**Texto fornecido:**
De acordo com o Manual dos Inquisidores, esse período servia para que a pessoa pensasse em suas culpas e para que os inquisidores pudessem avaliar o quão estavam arrependidos. Diante das acusações, caso o réu confessasse, se arrependendo e denunciando seus cúmplices, ele seria liberado com uma pena menos severa.

Outros membros da família do sargento-mor, no entanto, não tiveram o mesmo destino que ele. Seu tio, João Rodrigues foi acusado de práticas judaicas por mais de trinta pessoas. Morreu no cárcere e seu processo continuou mesmo assim, resultando em uma condenação, póstuma, à morte em efígie. Nesse rito, como a pessoa não estava presente pois poderia já ter morrido ou fugido da prisão, um boneco era erguido e queimado, representando-a. No caso de uma pessoa falecida, seus ossos eram desenterrados e queimados também, como ocorreu com o João Rodrigues.

Com exceção de Innes Vaz, que já havia falecido, todos os irmãos de Diogo Vaz foram sentenciados pela Inquisição e também seus sobrinhos, filhos de Innes e seu cunhado, João Mexia.

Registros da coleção
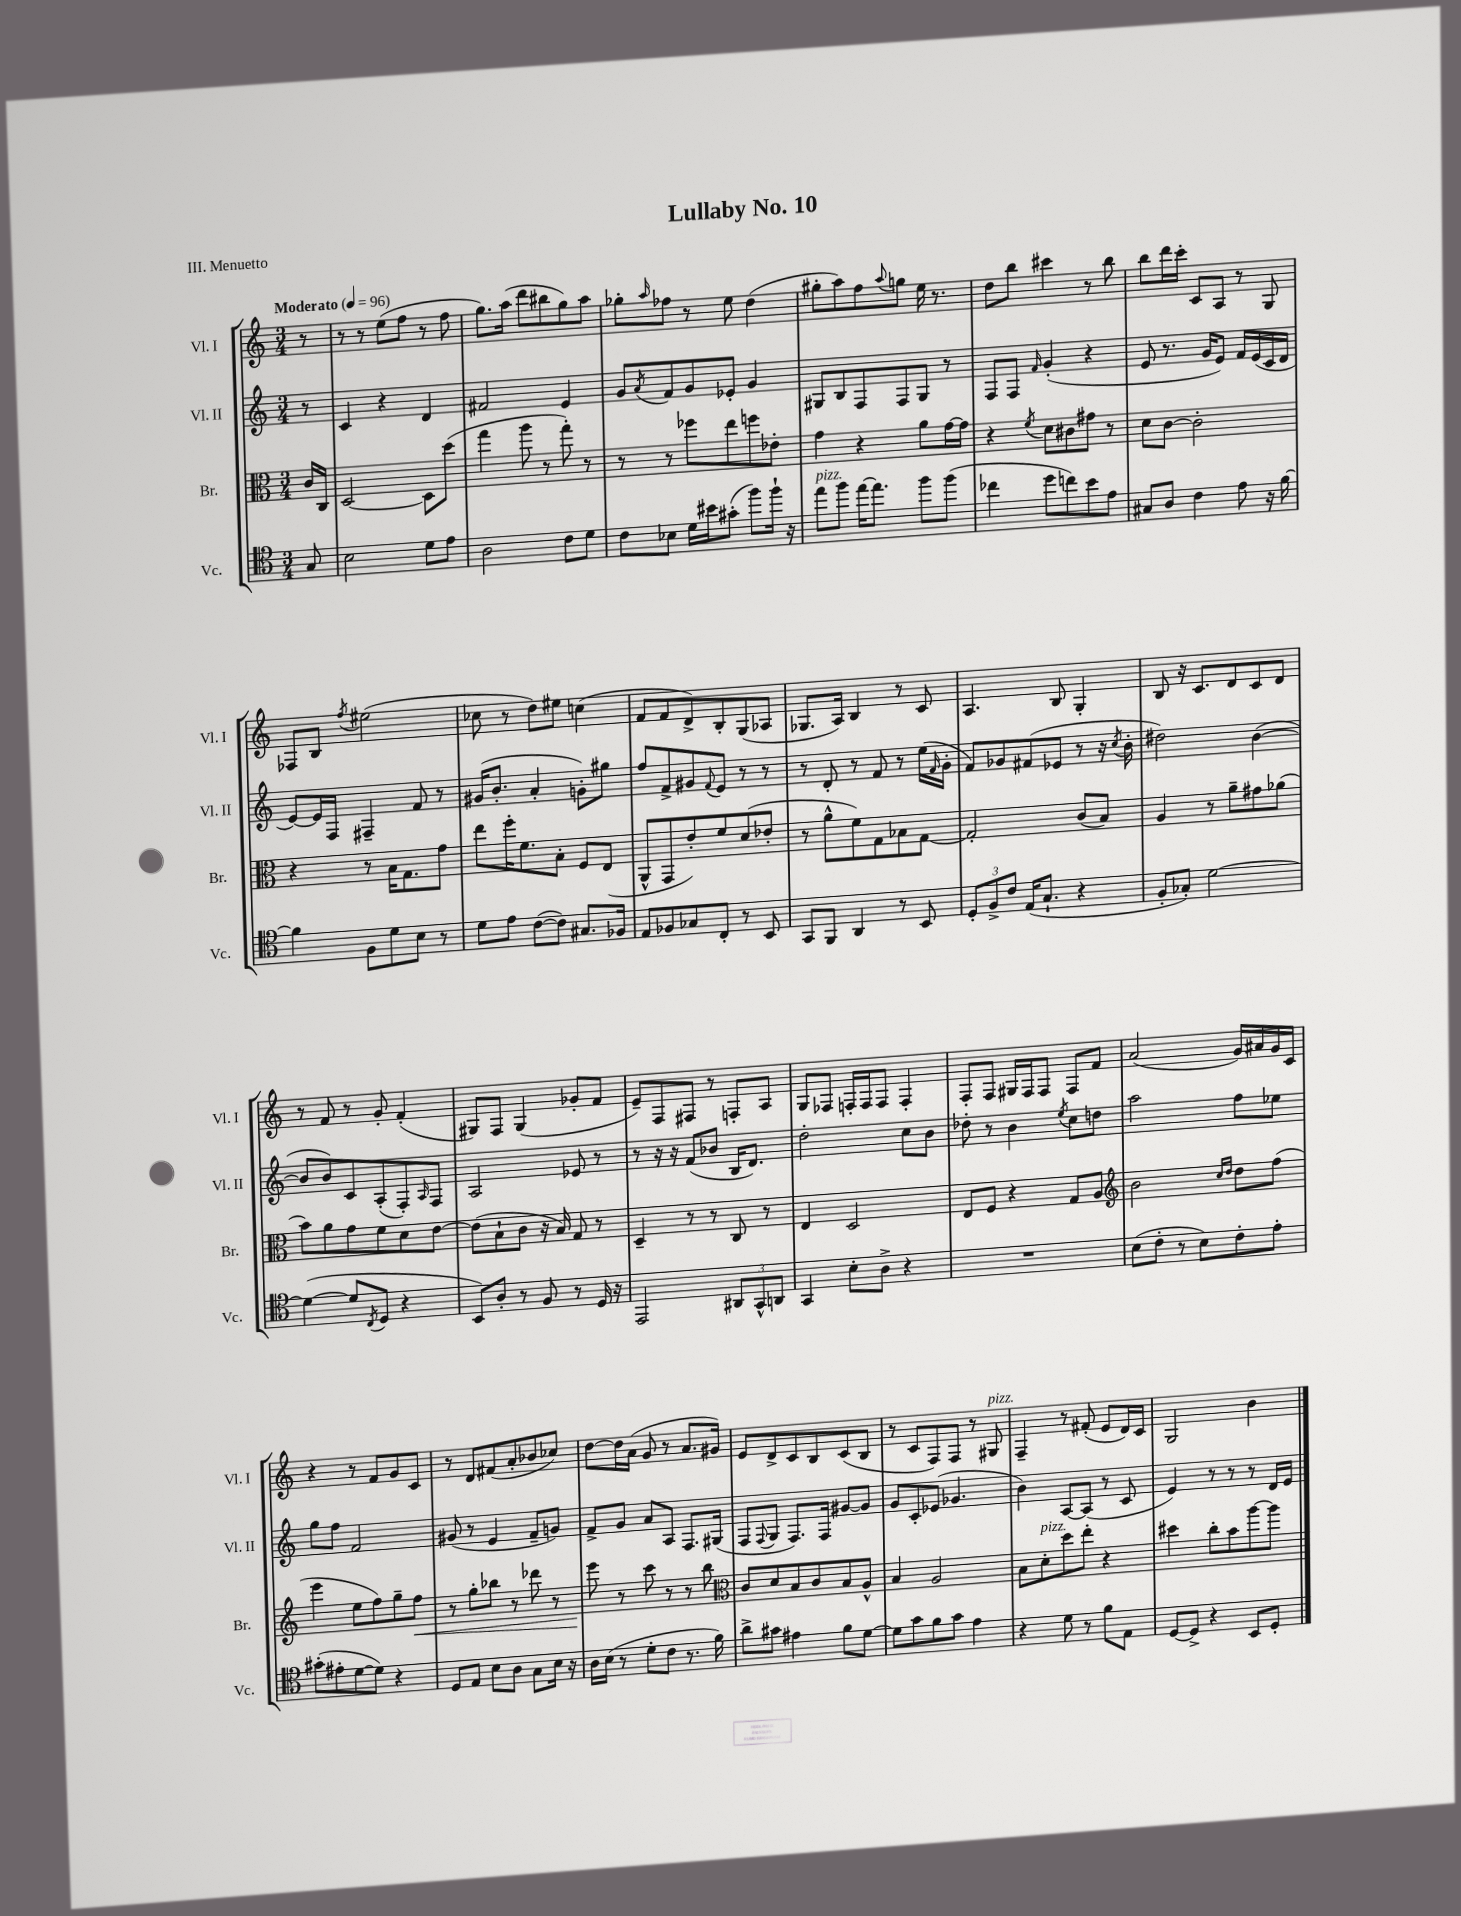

**kern	**kern	**kern	**kern
*staff4	*staff3	*staff2	*staff1
*clefC4	*clefC3	*clefG2	*clefG2
*k[]	*k[]	*k[]	*k[]
*M3/4	*M3/4	*M3/4	*M3/4
*MM96	*MM96	*MM96	*MM96
8G/	16c/LL	8r	8r
.	16C/JJ	.	.
=	=	=	=
2B\	[2D/	4c/	8r
.	.	.	8r
.	.	4r	(8ee\L
.	.	.	8ff\J
8d\L	8D\]L	4d/	8r
8e\J	(8dd\J	.	8ff\
=	=	=	=
2A\	4gg\	2f#/	8.gg\L)
.	.	.	(16aa\Jk
.	8aa\	.	8ddd\L
.	8r	.	8bb#\
8c\L	8gg'\)	4e/	8gg\)
8d\J	8r	.	8aa\J
=	=	=	=
8c\L	8r	8g/L	8gg-'\L
.	.	8qa/	16qqaa/
8B-\J	8r	8f/	8ff-\J
16d\LL	8ff-\L	8g/	8r
16b#\J	.	.	.
(8g#'\J	8ee\	8e-'/J	8ee\
8ff\L)	8ff\	4g/	(4dd\
16ff`\Jk	8e-'\J	.	.
16r	.	.	.
=	=	=	=
8ee\L	4g\	8G#/L	8gg#'\L
8ff\J	.	8B/	8aa\)
[16ee\LK	4r	8F/	8ff\
8.ee\]J	.	.	.
.	.	.	8qqaa/
.	.	8F/	8gg\J
8ff\L	8a\L	8G#/J	16ee\
.	.	.	8.r
(8ff\J	[16g\L	8r	.
.	16g\]JJ	.	.
=	=	=	=
4cc-\	4r	8F/L	8dd\L
.	.	8F/J	8bb\J
.	8qf/	16qqf/	.
8dd\L	8d\L	(4g'/	4ccc#\
8cc\)	8c#\	.	.
8b\	8g#\J	4r	8r
8e\J	8r	.	8bb\
=	=	=	=
8G#/L	8d\L	8e/	8bb\L
8A/J	[8c\J	8.r	16ddd\L
.	.	.	16ccc'\JJ
4c\	2c'\]	.	8c/L
.	.	16g/LK	.
.	.	8e/J)	8A/J
8e\	.	16f/LL	8r
.	.	(16e/	.
16r	.	16c/	8G/
[16f\	.	16d/JJ	.
=	=	=	=
4f\]	4r	[8e/L)	8F-/L
.	.	16e/]L	8B/J
.	.	16F/JJ	.
.	.	.	8qff/
8F\L	8r	4F#~/	(2ee#\
8d\	16B\LK	.	.
.	8.G\	.	.
8B\J	.	8f/	.
8r	8g\J	8r	.
=	=	=	=
8d\L	8ee\L	(16g#/LK	8cc-\
.	.	8.b'/J	.
8e\J	16ff'\K	.	8r
.	8.f\	.	.
([8c\L	.	4a'/	8dd\L)
8c\]J)	8B'\J	.	8ee#\J
8.G#/L	8F/L	8g'\L)	(4cc\
.	(8E/J	8gg#\J	.
16F-/Jk	.	.	.
=	=	=	=
8E/L	8AA^^/L	8ff/L	8f/L
8F-/	8GG/	8f^/	8f/
8G-/	8e'/)	8g#/	8d^/)
.	.	8qqf/	.
8C'/J	8f/	8e/J	8B'/
8r	(8d/	8r	(8G/
8BB/	8e-'/J	8r	8A-/J
=	=	=	=
8GG/L	8r	8r	8.G-/L
8FF/J	8a^^\L	8d'/	.
.	.	.	16A/Jk)
4AA/	8f\)	8r	4B/
.	8G\	8f/	.
8r	8B-\	8r	8r
8BB/	[8G\J	(16ee\LL	8c/
.	.	16qqf/	.
.	.	16g'\JJ	.
=	=	=	=
12D'/L	2G'/]	8f/L)	4.A/
12F^/	.	.	.
.	.	8g-/	.
12c/J	.	.	.
(16E/LK	.	(8f#/	.
8.G`/J	.	.	.
.	.	8e-/J	8B/
4r	(8c/L	8r	4G'/
.	8B/J)	16r	.
.	.	8qcc/	.
.	.	16b'\	.
=	=	=	=
8F'/L	4A/	2dd#\)	8B/
8G-'/J)	.	.	16r
.	.	.	8.c/L
[2d\	8r	.	.
.	8a~\L	.	8d/
.	8g#\	([4b\	8c/
.	(8a-\J	.	8d/J
=	=	=	=
(4d\_	8b\L)	8b/]L	8r
.	8a\	8b/)	8f/
8d/]L	8g\	8c/	8r
8qC/	.	.	.
8D/J	8f\	(8A'/	8g'/
4r	8d\	8F'/)	(4f'/
.	.	16qqA/	.
.	[8e\J	8F/J	.
=	=	=	=
8BB/L)	(8e\]L	2A/	8G#/L)
8A'/J	8B`\	.	8F/J
8r	8c\J	.	(4G#/
8F/	16r	.	.
.	16B/)	.	.
8r	8G/	8e-/	8g-'/L
16D/	8r	8r	8f/J
16r	.	.	.
=	=	=	=
2EE/	4D~/	8r	8e~/L)
.	.	16r	8F/
.	.	16r	.
.	8r	(8f/L	8F#/J
.	8r	8b-/J	8r
12AA#/L	8C/	16B/LK	8F'/L
.	.	8.d/J)	.
12GG^^/	.	.	.
.	8r	.	8A/J
12AA/J	.	.	.
=	=	=	=
4GG/	4E/	2dd'\	8G/L
.	.	.	8F-/J
8B'\L	2D/	.	16F'/LL
.	.	.	16F/J
8A^\J	.	.	8F/J
4r	.	8cc\L	4F'/
.	.	8b\J	.
=	=	=	=
2.r	8E/L	8dd-'\	8F'/L
.	8F/J	8r	8F/J
.	4r	4b\	16G#/LL
.	.	.	16F/J
.	.	.	8F/J
.	.	8qee/	.
.	8G/L	8cc\L	8F/L
.	8A/J	8dd\J	8f/J
=	=	=	=
*	*clefG2	*	*
(8B\L	2b\	2aa\	(2a/
8c'\J	.	.	.
8r	.	.	.
8B\L)	.	.	.
.	16qqcc/LL	.	.
.	16qqdd/JJ	.	.
8c'\	8dd\L	8ff\L	16g/LL)
.	.	.	16a#/
8e'\J	(8ff\J	8ee-\J	16g/
.	.	.	16c/JJ
=	=	=	=
(8g#'\L	4eee\	8gg\L	4r
8e#'\	.	8ff\J	.
[8d\	8ee\L	2f/	8r
8d\]J)	8ff\)	.	8f/L
4r	8gg~\	.	8g/
.	8ff\J	.	8c/J
=	=	=	=
8D/L	8r	(8g#/	8r
8E/J	8gg'\L	8r	8d/L
8B\L	8bb-\J	4e/	(8f#/
8A\J	8r	.	8a'/
8G\L	8ddd-\	8f~/L	8b-/
16B\Jk	8r	8g/J)	8cc-/J)
16r	.	.	.
=	=	=	=
16A\LL	8eee\	8f^/L	[8dd\L
(16B\JJ	.	.	.
8r	8r	8g/J	16dd\]L
.	.	.	(16a\JJ
8d'\L	8ccc\	8a/L	8g/
8c\J	8r	8A/J	8r
8.r	8r	8.F/L	8.a/L
.	8bb\	.	.
16f\)	.	(16G#/Jk	16g#/Jk)
=	=	=	=
*	*clefC3	*	*
8a^\L	8c/L	8F/L	8e/L
.	.	8qqF/	.
8g#\J	8d/	8G/J	8d^/
4e#\	8B/	8.F/L)	8c/
.	8c/	.	8B/
.	.	16F/Jk	.
8f\L	8B/	[8g#/L	(8c/
[8d\J	8A^^/J	8g#/]J	8B/J
=	=	=	=
8d\]L	4B/	8g/L	8r
8g\	.	8c'/	8c/L
8f\	2A/	(8e-/J	8F/)
8g\J	.	4.g-/	8F/J
4e\	.	.	8r
.	.	.	8G#/
=	=	=	=
4r	8B\L	4b\)	4F~/
.	8d'\	.	.
8d\	8dd\	[8A/L	8r
8r	8ee'\J	(8A/]J	(8f#'/
8f\L	4r	8r	8e/L
8E\J	.	8c/	16d/L)
.	.	.	16c/JJ
=	=	=	=
[8D/L	4dd#\	4e/)	2G/
8D^/]J	.	.	.
4r	8cc'\L	8r	.
.	8b\	8r	.
8BB/L	[8aa\	8r	4b\
8D'/J	8aa\]J	16d/LL	.
.	.	16e/JJ	.
==	==	==	==
*-	*-	*-	*-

**Instruções do exercício:**
1/ Diga se cada afirmação abaixo concorda com o texto sobre a Inquisição: (a) João Rodrigues morreu no cárcere; (b) João Rodrigues foi acusado por menos de dez pessoas; (c) todos os irmãos de Diogo Vaz, inclusive Innes Vaz, foram sentenciados pela Inquisição. Responda sim ou não a cada uma e cite as palavras do texto que decidem a resposta.
2/ Dê continuidade ao texto sobre a Inquisição, começando logo após a última frase.

**Respostas dadas:**
1/
(a) Sim: "Morreu no cárcere e seu processo continuou mesmo assim".
(b) Não: "foi acusado de práticas judaicas por mais de trinta pessoas".
(c) Não: "Com exceção de Innes Vaz, que já havia falecido, todos os irmãos de Diogo Vaz foram sentenciados pela Inquisição".

2/
João Rodrigues, Diogo Vaz Penalvo e Pedro Vaz, em seus depoimentos à inquisição, negaram que eram criptojudeus, mesmo tendo passado pela tortura. Affonso Mexia Semedo, sobrinho de Diogo Vaz, e seu cunhado, João Mexia, confessaram logo na primeira audiência as festas e os ritos judaicos realizados com a família. Eles permaneceram cerca de um ano no cárcere e foram libertados com penas menos duras.

Já Anna Rodrigues, irmã de Diogo Vaz, sofreu cerca de dois anos na prisão, negando suas “culpas”, só depois desse tempo é que, para fugir da sentença da fogueira, decidiu-se por confessar e denunciar seus parentes e amigos, sendo condenada ao degredo no Brasil.

Com a história dessa família podemos ter uma pequena demonstração de como o Tribunal do Santo Ofício da Inquisição em solo português atuava. Sua força se estendia de Portugal até a colônia e não poupava da prisão ninguém que fosse denunciado, mesmo quem estava a serviço do exército ou do governo português, como no caso de Diogo Penalvo Vaz.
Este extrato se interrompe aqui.